Feeding behavior is one of the key elements that dictate the vector efficiency and biology of triatomines. During a blood meal, not only they are able to transmit T. cruzi but also to fulfill their physiological needs for survival. Females are more sensitive to fasting periods than males from the same species (21). Different factors could explain this characteristic, including the energy expended in oviposition and the maintenance of larger bodies in adult females compared to their male counterparts. Accordingly, we demonstrated that adult females ingested greater amounts of blood than males, which could be related to the higher physiological and energetic demand associated with females. However, no differences between genders were observed for the feeding duration and rate of blood ingestion. Though the feeding duration for females was similar to that observed in males, the higher amount of blood ingested by females may suggest a greater voracity to their hosts. The observation that females ingest higher amounts of blood than males could explain why they are also considered better vectors, besides as a mechanism for greater feces production (9, 14). Unfortunately, we did not find any differences between the amount of blood ingested and the production of feces when the genders were compared. Additionally, because a positive relationship was already established between the influence of the fasting period and the production of feces (22), we believe the fasting period in our study (30 days) might have increased the time needed for defecation. Furthermore, as females are more sensitive to fasting, they also tend to be more sensitive to weight loss when compared to their male counterparts from the same species. This characteristic makes females less-efficient vectors when exposed to greater fasting periods. Despite the impact on production of feces, the fasting period did not seem to influence the proportion of insects defecating before or after feeding. In the absence of regular feeding periods, either oviposition or fertility could be negatively influenced (23).

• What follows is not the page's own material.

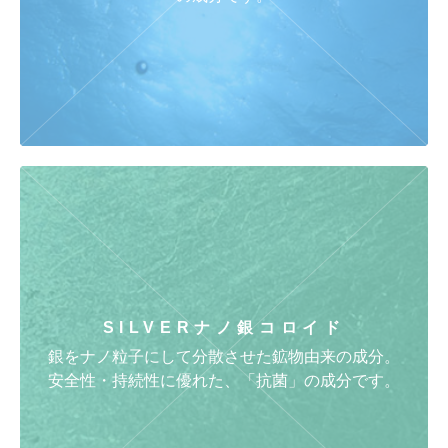
SILVER
ナノ銀コロイド
銀をナノ粒子にして分散させた鉱物由来の成分。
安全性・持続性に優れた、「抗菌」の成分です。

However, in our study, fasting did not influence oviposition. These results indicate that the period of and sensitivity to fasting may fluctuate according to the feeding behavior, and longer feeding periods seem to enhance the period of oviposition.

Conclusion

Feeding behavior has a great impact on the life cycle of triatomines, which may also influence T. cruzi transmission. Furthermore, the higher amount of blood ingested by females than males reinforced their potential as vectors. Finally, because M. pallidipennis was able to reach sexual maturity and reproduce even under different and fluctuating environmental conditions, it seems reasonable to assume its potential as a vector in environments other than those naturally find in Mexico.